No one could confuse the issue, at least I thought. But, just before voting, Senator Dianne Feinstein (D-CA) — one of the most liberal members of the Senate — asked Durbin, the majority whip, “What’s this amendment?” According to Durbin, who later told Ted, he replied: “To break up the banks.” Giving the thumbs-down sign, Feinstein said bemusedly: “This is still America, isn’t it?”
Fifteen minutes later, the Brown-Kaufman amendment to break up the megabanks lay dead on the Senate floor, shot through by sixty-one no votes. Three Republicans — Richard Shelby (R-AL), Tom Coburn (R-OK) and John Ensign (R-NV ) — joined 30 Democrats who voted for it. Most of the same senators who’d swallowed the novel idea of a $700 billion taxpayer-funded bank bailout just couldn’t comprehend the idea of the government putting a size cap on any business. As Senator Judd Gregg (R-NH) had asked on the Senate floor: “What are we going to do next? Limit the size of McDonald’s?” Last I checked, Big Macs hadn’t collapsed, destroyed $20 trillion in housing and financial wealth, and thrown eight million Americans out of work. Under antitrust law, we stop businesses from combining if it leads to market power and consumer harm. Why can’t Congress limit bank size to prevent financial instability and massive economic harm?
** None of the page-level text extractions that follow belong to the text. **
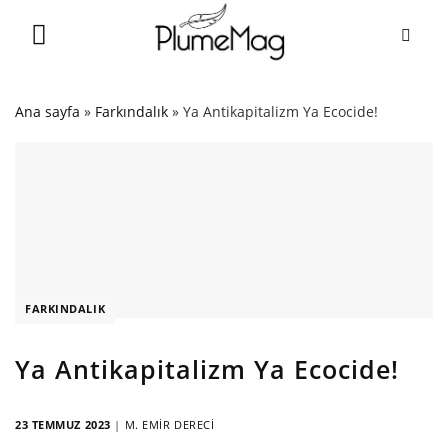
Skip
to
content
Ana sayfa
»
Farkındalık
»
Ya Antikapitalizm Ya Ecocide!
FARKINDALIK
Ya Antikapitalizm Ya Ecocide!
23 TEMMUZ 2023
|
M. EMIR DERECI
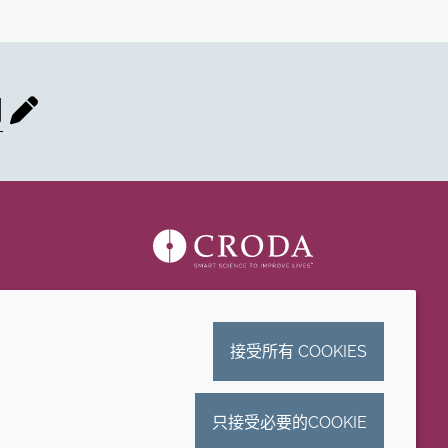
们
接受所有 COOKIES
只接受必要的COOKIE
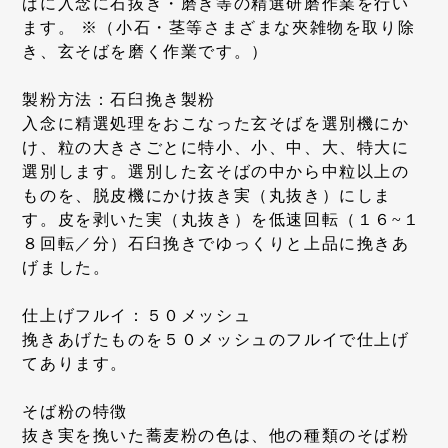
ばに入念に石抜き・磨き等の精選研磨作業を行い
ます。 ※（小石・茎等さまざまな夾雑物を取り除
き、玄そばを磨く作業です。）
製粉方法：石臼挽き製粉
入念に精選処理をおこなった玄そばを選別機にか
け、粒の大きさごとに特小、小、中、大、特大に
選別します。選別した玄そばの中から中粒以上の
ものを、脱皮機にかけ抜き実（丸抜き）にしま
す。皮を剥いた実（丸抜き）を低速回転（１６~１
８回転／分）石臼挽きでゆっくりと上品に挽きあ
げました。
仕上げフルイ：５０メッシュ
挽きあげたものを５０メッシュのフルイで仕上げ
てあります。
そば粉の特徴
抜き実を挽いた蕎麦粉の色は、他の種類のそば粉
All along it had felt like the Charge of the Light Brigade. For months Ted — canon to the left of him, canon to the right of him — had gone to the Senate floor to speak truth to power. Time called him “The Replacement Senator Giving Democrats Fits.” Where was the rest of the cavalry? You’d think that senators would at least come to the floor and debate what role Wall Street had played in the disaster and what needed to be done about it. For a long time, Ted was the only one. It had been exhilarating as Ted galloped down the gauntlet, opposing the President, Larry Summers and Tim Geithner, Wall Street, the Delaware banks, and, most especially, the no-plan Republicans. He threw caution to the wind, cheered on by the media, his hometown Wilmington News, and many Americans (and, best of all, Delawareans). Then we reached the canon line, vaulted it, were dismounted on landing, and lay in stunned disarray, knowing that for us and for now, the battle was over.
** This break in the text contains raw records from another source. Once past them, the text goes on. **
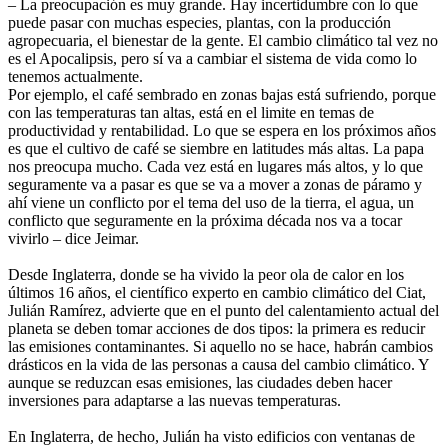
– La preocupación es muy grande. Hay incertidumbre con lo que
puede pasar con muchas especies, plantas, con la producción
agropecuaria, el bienestar de la gente. El cambio climático tal vez no
es el Apocalipsis, pero sí va a cambiar el sistema de vida como lo
tenemos actualmente.
Por ejemplo, el café sembrado en zonas bajas está sufriendo, porque
con las temperaturas tan altas, está en el limite en temas de
productividad y rentabilidad. Lo que se espera en los próximos años
es que el cultivo de café se siembre en latitudes más altas. La papa
nos preocupa mucho. Cada vez está en lugares más altos, y lo que
seguramente va a pasar es que se va a mover a zonas de páramo y
ahí viene un conflicto por el tema del uso de la tierra, el agua, un
conflicto que seguramente en la próxima década nos va a tocar
vivirlo – dice Jeimar.
Desde Inglaterra, donde se ha vivido la peor ola de calor en los
últimos 16 años, el científico experto en cambio climático del Ciat,
Julián Ramírez, advierte que en el punto del calentamiento actual del
planeta se deben tomar acciones de dos tipos: la primera es reducir
las emisiones contaminantes. Si aquello no se hace, habrán cambios
drásticos en la vida de las personas a causa del cambio climático. Y
aunque se reduzcan esas emisiones, las ciudades deben hacer
inversiones para adaptarse a las nuevas temperaturas.
En Inglaterra, de hecho, Julián ha visto edificios con ventanas de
If it felt that way to me, imagine how it felt to Ted. He’d put his heart and soul into it, reaching deep inside for wisdom and eloquence (“stemwinders,” one reporter called his speeches; even the Guardian called them “remarkable”). Senator Bob Corker (R-TN) said on the Senate floor, “I admire the senator for his passion.” Another senator came up to him and said, “You’re a regular Demosthenes.” Ted could get quite angry, and yell, red-faced, “In the 1930s, our forebears in the Senate passed legislation that worked for three generations! We can’t just pass it back to the regulators . . . the buck stops here. In the Senate.” I had watched at my desk on C-Span more than once and said, “He’s like Biden.” It was his finest hour.
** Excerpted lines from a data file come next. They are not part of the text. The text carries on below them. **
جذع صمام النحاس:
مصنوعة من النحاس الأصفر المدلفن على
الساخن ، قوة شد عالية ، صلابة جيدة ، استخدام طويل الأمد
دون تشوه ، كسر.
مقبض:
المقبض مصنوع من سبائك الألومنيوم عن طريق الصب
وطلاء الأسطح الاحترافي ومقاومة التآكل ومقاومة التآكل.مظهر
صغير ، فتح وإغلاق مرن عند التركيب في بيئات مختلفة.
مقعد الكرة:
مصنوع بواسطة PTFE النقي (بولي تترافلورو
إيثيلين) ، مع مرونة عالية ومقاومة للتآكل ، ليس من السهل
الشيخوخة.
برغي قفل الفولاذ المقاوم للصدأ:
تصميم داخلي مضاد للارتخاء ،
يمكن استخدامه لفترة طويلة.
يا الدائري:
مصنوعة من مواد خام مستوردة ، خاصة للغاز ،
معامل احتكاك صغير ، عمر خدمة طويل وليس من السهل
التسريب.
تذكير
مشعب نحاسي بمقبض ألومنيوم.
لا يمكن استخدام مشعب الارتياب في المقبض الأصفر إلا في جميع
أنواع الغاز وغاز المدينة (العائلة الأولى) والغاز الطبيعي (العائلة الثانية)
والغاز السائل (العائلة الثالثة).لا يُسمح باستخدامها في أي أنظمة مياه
Yet it was all over for the Brown-Kaufman amendment. After several drafts of a press release, I asked Ted, just returned from the stinging Senate floor defeat: How do we start it? He slumped into his chair and dictated: “I am disappointed.” Not long afterwards, a senior Treasury official was quoted about the Brown-Kaufman amendment: “If we’d been for it, it probably would have happened. But we weren’t, so it didn’t.”